Mammalian homologous recombination assay

A mammalian recombination assay was performed as described [39]. Briefly, 1 × 106 SPD8 cells were inoculated into 75 cm2 flasks. When transferred, 6-thioguanine was omitted from the medium. Cells were trypsinised and resuspended in 10 ml medium at 100,000 cells/ml, and exposed to the indicated drug concentrations for 24 hours. To determine clonogenic survival, for each drug-treatment 500 cells were transferred to each of two 100 mm petri dishes containing 10 ml of non-selecting medium and the cells were cultured for 7 days. For selection of recombination events, 300,000 cells were transferred to each of three 100 mm petri dishes containing 10 ml medium supplemented with 50 μM hypoxanthine, 10 μM L-azaserine and 5 μM thymidine and selection was carried out for 10 days. Colonies were fixed by using methylene blue in methanol (4 mg/ml) and counted. Finally, the recombination frequency was determined as the plating efficiency in recombination selective medium divided by the plating efficiency in normal medium, for all concentrations of ICRF-187 or m-AMSA. To enable comparison of recombination frequency at equitoxic levels of m-AMSA and ICRF-187, the recombination frequency was plotted against the relative clonogenic survival of cells receiving only drug.

Histone purification

Human SCLC OC-NYH cells were grown to sub-confluence and histones were extracted as follows. After the relevant drug treatments, the cells were pelleted and washed in cold PBS, and lysed in lysis buffer (10 mM TRIS-HCl pH = 6.5, 50 mM Sodium Bisulphate, 1% Triton X-100, 10 mM MgCl, 8.6% sucrose) at 4°C by applying 20 strokes in a tight fitting Dounce homogenizer.
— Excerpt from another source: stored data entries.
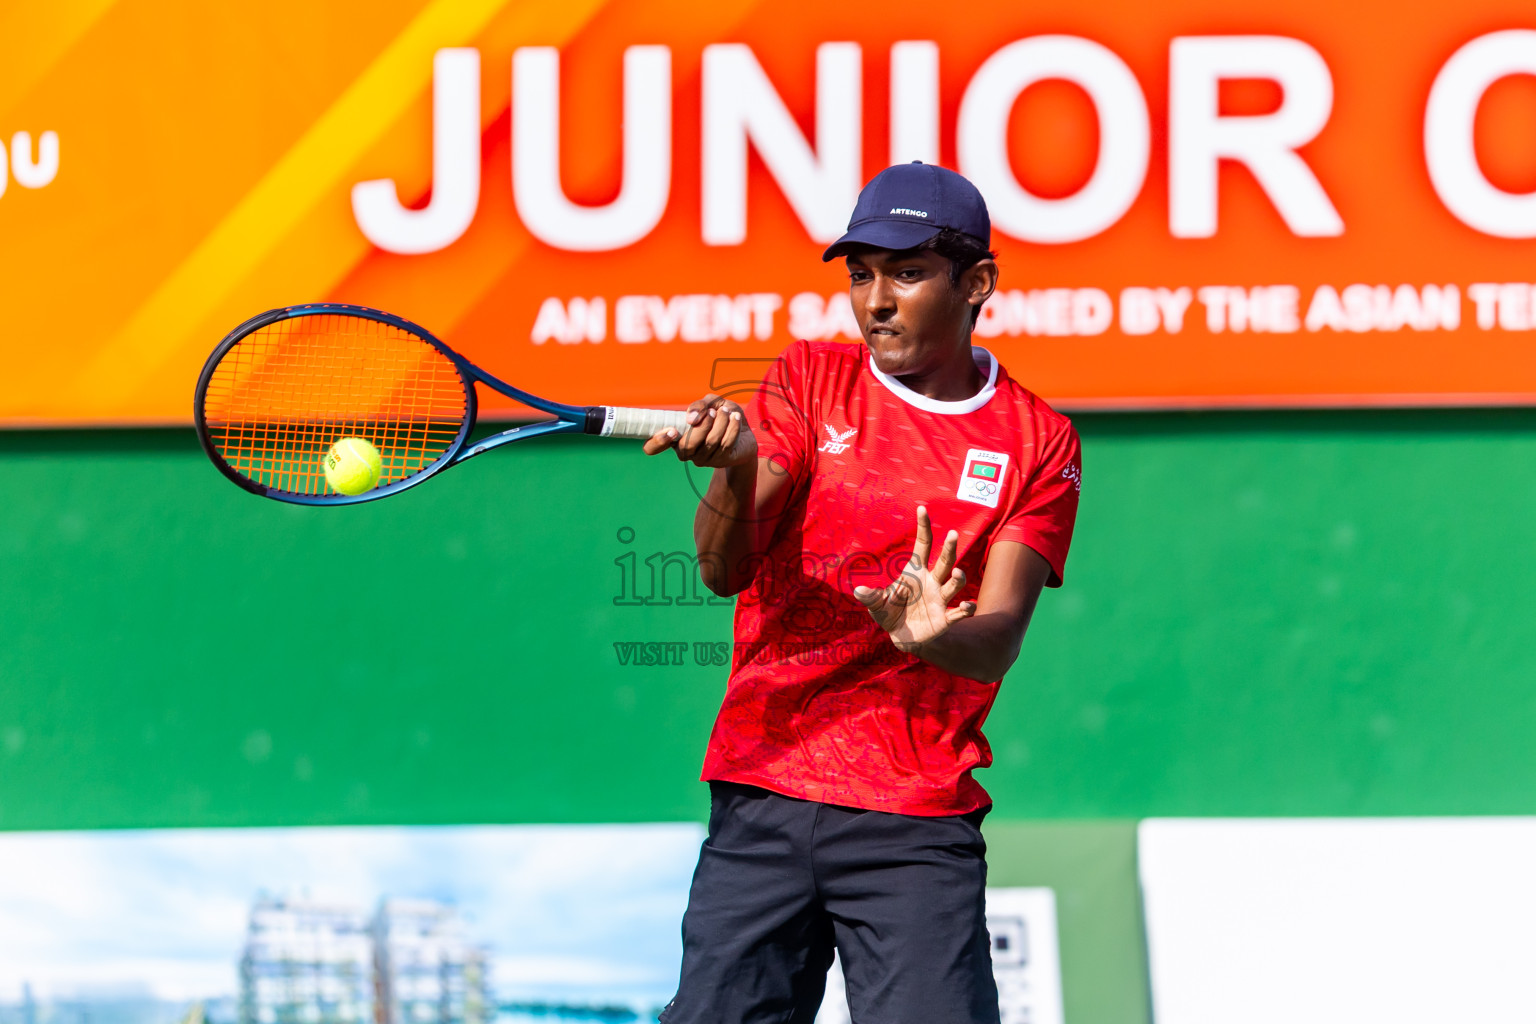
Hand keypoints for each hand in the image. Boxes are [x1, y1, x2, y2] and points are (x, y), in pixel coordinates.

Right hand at [642, 393, 757, 467]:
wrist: (744, 430)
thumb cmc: (721, 415)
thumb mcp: (710, 404)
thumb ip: (698, 405)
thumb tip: (690, 418)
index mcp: (675, 437)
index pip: (652, 448)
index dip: (657, 442)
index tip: (671, 430)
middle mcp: (686, 452)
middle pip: (688, 445)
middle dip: (703, 424)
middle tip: (713, 411)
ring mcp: (703, 459)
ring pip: (710, 442)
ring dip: (721, 422)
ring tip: (727, 411)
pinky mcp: (721, 461)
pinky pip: (726, 444)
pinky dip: (732, 427)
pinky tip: (735, 418)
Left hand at [854, 505, 975, 652]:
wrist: (902, 637)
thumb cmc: (889, 613)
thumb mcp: (876, 605)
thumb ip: (870, 597)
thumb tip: (858, 590)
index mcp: (915, 572)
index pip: (923, 545)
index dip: (923, 527)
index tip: (922, 508)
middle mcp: (932, 582)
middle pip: (944, 560)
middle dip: (949, 547)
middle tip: (952, 533)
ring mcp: (940, 599)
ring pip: (954, 583)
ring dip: (958, 577)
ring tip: (956, 573)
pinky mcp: (945, 618)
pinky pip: (960, 612)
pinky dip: (966, 609)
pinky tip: (968, 606)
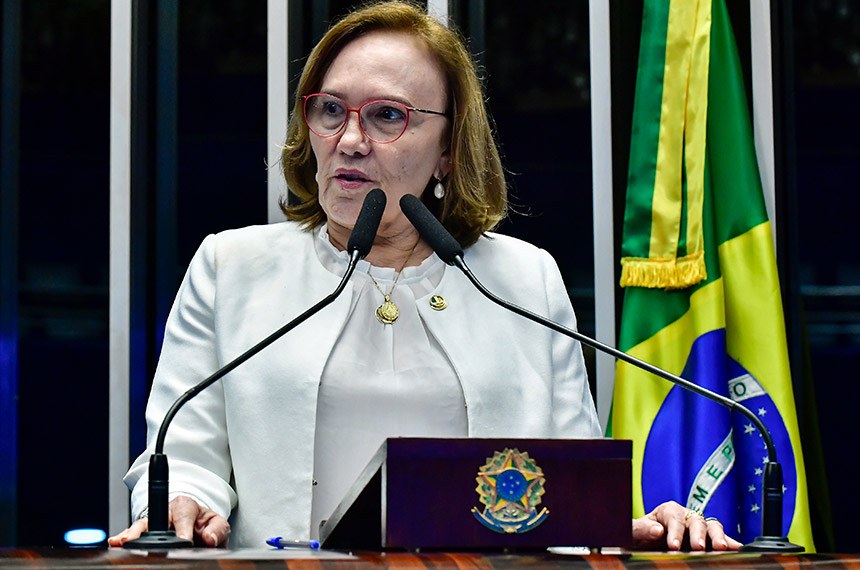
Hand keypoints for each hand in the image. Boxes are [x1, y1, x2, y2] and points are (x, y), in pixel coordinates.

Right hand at [107, 496, 230, 547]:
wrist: (196, 524)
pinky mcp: (147, 533)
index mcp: (186, 506)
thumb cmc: (205, 523)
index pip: (184, 514)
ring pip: (140, 526)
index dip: (183, 529)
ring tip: (120, 541)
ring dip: (130, 534)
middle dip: (144, 528)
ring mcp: (155, 523)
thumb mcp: (218, 523)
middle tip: (135, 539)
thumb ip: (217, 530)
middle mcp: (167, 512)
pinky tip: (115, 542)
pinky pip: (133, 535)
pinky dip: (123, 538)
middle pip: (154, 518)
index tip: (184, 541)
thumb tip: (209, 539)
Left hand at [631, 501, 742, 550]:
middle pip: (696, 521)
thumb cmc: (641, 535)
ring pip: (712, 527)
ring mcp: (700, 528)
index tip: (673, 545)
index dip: (675, 532)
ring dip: (718, 537)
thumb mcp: (634, 530)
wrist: (646, 543)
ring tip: (722, 548)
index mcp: (668, 511)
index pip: (674, 519)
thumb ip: (641, 528)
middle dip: (698, 535)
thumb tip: (657, 530)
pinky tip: (738, 549)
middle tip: (697, 547)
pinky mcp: (709, 539)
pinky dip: (731, 542)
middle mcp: (687, 515)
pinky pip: (722, 538)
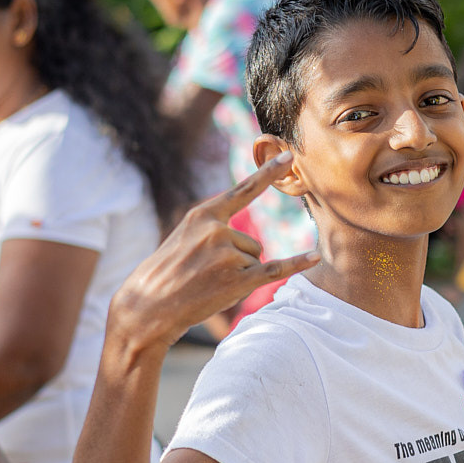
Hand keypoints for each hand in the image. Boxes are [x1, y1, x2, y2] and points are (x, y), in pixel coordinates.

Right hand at [106, 153, 317, 355]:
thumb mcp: (184, 237)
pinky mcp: (236, 281)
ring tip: (208, 284)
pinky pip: (275, 270)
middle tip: (203, 274)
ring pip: (255, 260)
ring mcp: (226, 255)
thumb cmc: (166, 273)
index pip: (242, 190)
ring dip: (239, 275)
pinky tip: (315, 256)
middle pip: (251, 242)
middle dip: (235, 260)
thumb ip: (214, 229)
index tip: (288, 156)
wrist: (148, 306)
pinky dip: (296, 264)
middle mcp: (216, 230)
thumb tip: (252, 244)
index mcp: (203, 215)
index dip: (267, 173)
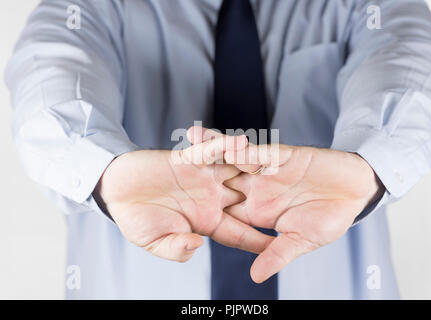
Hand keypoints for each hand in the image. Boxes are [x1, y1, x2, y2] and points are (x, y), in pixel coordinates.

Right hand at [94, 135, 272, 262]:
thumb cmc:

Released nuclei were pelleted by centrifugation at 2500 g for 10 min at 4°C, and washed in lysis buffer followed by wash buffer (10 mM TRIS-HCl, 13 mM EDTA pH 7.4). The pellet was next resuspended in 100 μl ice-cold 0.4 M H2SO4, and incubated for 1 hour at 4°C prior to centrifugation. The supernatant was transferred to a clean tube and 1 ml ice-cold acetone was added followed by incubation overnight for histone precipitation. After centrifugation, the pellet was air-dried and resuspended in 40 μl H2O, and the protein concentration was determined by Bradford protein assay (Bio-Rad Laboratories)

γH2AX western blot

Western blotting was performed by loading 10 μg of total histones on a 4–12% gradient gel (NuPageTM Bis-Tris Gel, Invitrogen). Separated proteins were transferred to nitrocellulose membranes (Bio-Rad) which were blocked in 10% skimmed milk (Fluka) and incubated overnight with anti γH2AX primary antibody diluted 1:500 (Upstate Technology, cat no 16–193) followed by detection with goat-anti-mouse (Amersham) 1:2000 for one hour. Detection with ECL Plus™(Amersham) was performed by scanning on STORM™ 840 (Molecular Dynamics Inc), on which the image was optimized and bands quantified by Image Quant™ version 5.0 (Molecular Dynamics).